Depending on whom you ask, you might get different answers to that question ranging from descriptions such as a data import/export wizard, to an ETL tool, to a control flow engine, to an application platform, or to a high-performance data transformation pipeline. All are correct because Integration Services is a set of utilities, applications, designers, components, and services all wrapped up into one powerful software application suite. SQL Server Integration Services (SSIS) is many things to many people.
Data Import/Export Wizard
One of the most popular features of Integration Services is the Import/Export Wizard, which makes it easy to move data from a source location such as a flat file or database table to a flat file, table, or other destination. The Import/Export Wizard was the first utility developed back in the SQL Server 7.0 time frame and continues today as an important utility in the database administrator’s (DBA) toolbox.
ETL is an acronym for Extract, Transform, and Load and describes the processes that take place in data warehousing environments for extracting data from source transaction systems; transforming, cleaning, deduplicating, and conforming the data; and finally loading it into cubes or other analysis destinations. Although Data Transformation Services (DTS), Integration Services’ predecessor application, was considered a valuable tool for doing ETL, Integration Services is where true Enterprise ETL became available in SQL Server.
Control Flow Engine
The processes involved in moving data from location to location and transforming it along the way are not restricted to only processing data. Integration Services provides a control flow for performing work that is tangentially related to the actual processing that happens in data flow, including downloading and renaming files, dropping and creating tables, rebuilding indexes, performing backups, and any other number of tasks. Integration Services provides a full-featured control flow to support such activities.
Developers can create applications that use Integration Services as a platform, embedding the engines within their application using the provided object models. As a developer, you can embed the Integration Services engines and components within your applications using the object models.

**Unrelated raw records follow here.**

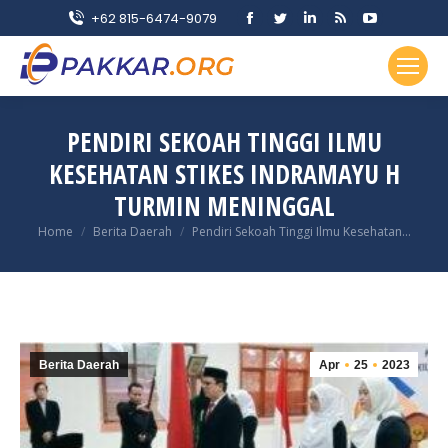
Facebook
Twitter
Linkedin
Rss
YouTube
+62 815-6474-9079
page
page
page
page
page
opens
opens
opens
opens
opens
in
in
in
in
in
new
new
new
new
new
PENDIRI SEKOAH TINGGI ILMU
window
window
window
window
window
KESEHATAN STIKES INDRAMAYU H
TURMIN MENINGGAL
You are here:
Home
Berita Daerah
Pendiri Sekoah Tinggi Ilmu Kesehatan…
Berita Daerah
Apr
25
2023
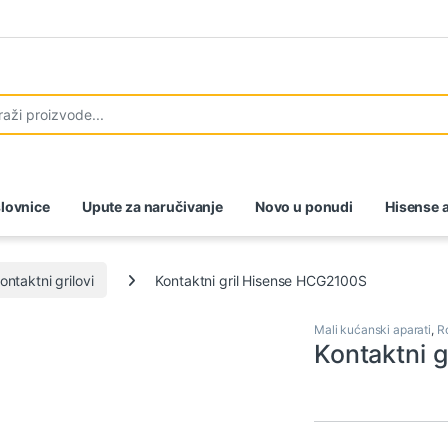
lovnice
Upute za naručivanje
Novo u ponudi
Hisense a
 kontaktni grilovi
Kontaktni gril Hisense HCG2100S
Mali kućanski aparati
,
Ro
Kontaktni 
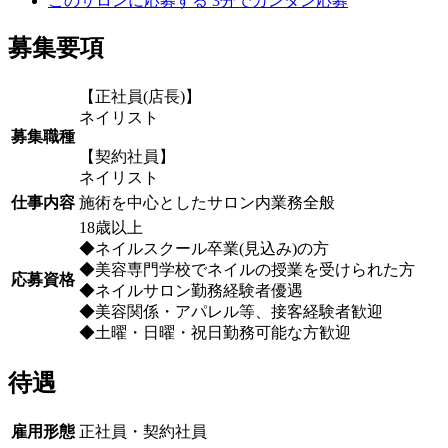
このサロンに応募する
3分でカンタン応募
募集要項
【正社員(店長)】
ネイリスト
募集職種
【契約社員】
ネイリスト
仕事内容
施術を中心としたサロン内業務全般
18歳以上
◆ネイルスクール卒業(見込み)の方
◆美容専門学校でネイルの授業を受けられた方
応募資格
◆ネイルサロン勤務経験者優遇
◆美容関係・アパレル等、接客経験者歓迎
◆土曜・日曜・祝日勤務可能な方歓迎
待遇
雇用形態
正社員・契約社員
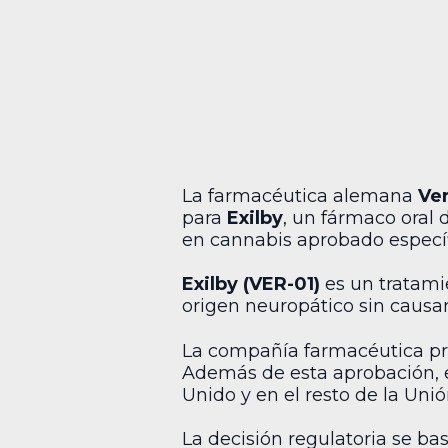
La farmacéutica alemana
Ver
para
Exilby
, un fármaco oral
en cannabis aprobado específ
Exilby (VER-01)
es un tratami
origen neuropático sin causa
La compañía farmacéutica pre
Además de esta aprobación, el
Unido y en el resto de la Uni
La decisión regulatoria se ba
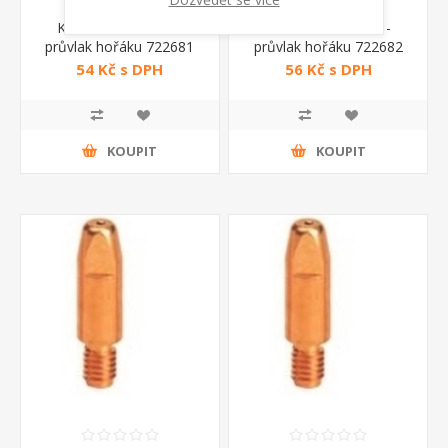
Kontaktní trubička -
Kontaktní trubička -
průvlak hořáku 722681
průvlak hořáku 722682
CO2 Telwin
CO2 Telwin
54 Kč s DPH
56 Kč s DPH
KOUPIT
KOUPIT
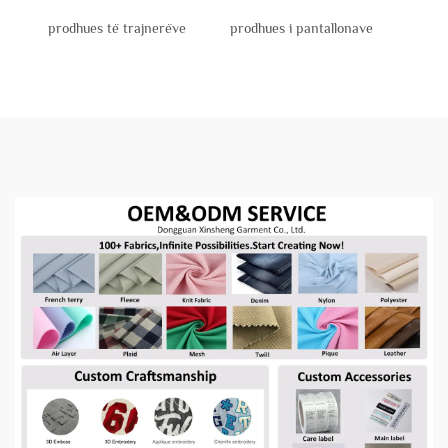
prodhues të trajnerëve
prodhues i pantallonave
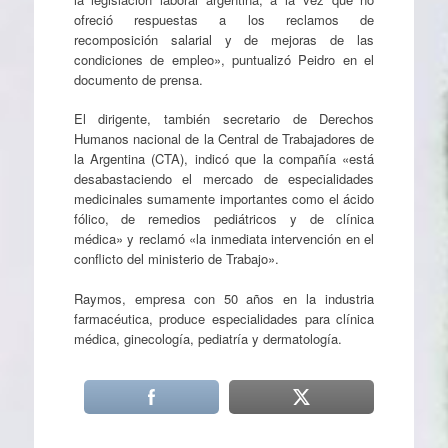
ofreció respuestas a los reclamos de
recomposición salarial y de mejoras de las
condiciones de empleo», puntualizó Peidro en el
documento de prensa.
El dirigente, también secretario de Derechos
Humanos nacional de la Central de Trabajadores de
la Argentina (CTA), indicó que la compañía «está
desabastaciendo el mercado de especialidades
medicinales sumamente importantes como el ácido
fólico, de remedios pediátricos y de clínica
médica» y reclamó «la inmediata intervención en el
conflicto del ministerio de Trabajo».
Raymos, empresa con 50 años en la industria
farmacéutica, produce especialidades para clínica
médica, ginecología, pediatría y dermatología.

High Performance Data Transformation Data Pipeline
That’s a mouthful and really incorporates two ideas: high performance and data pipelining. The Data Flow Task is a high-performance tool because you can use it to perform complex data transformations on very large datasets for incredibly performant processing. The pipeline concept means that you can process data from multiple heterogeneous data sources, through multiple parallel sequential transformations, into multiple heterogeneous data destinations, making it possible to process data found in differing formats and on differing media in one common “sandbox” location.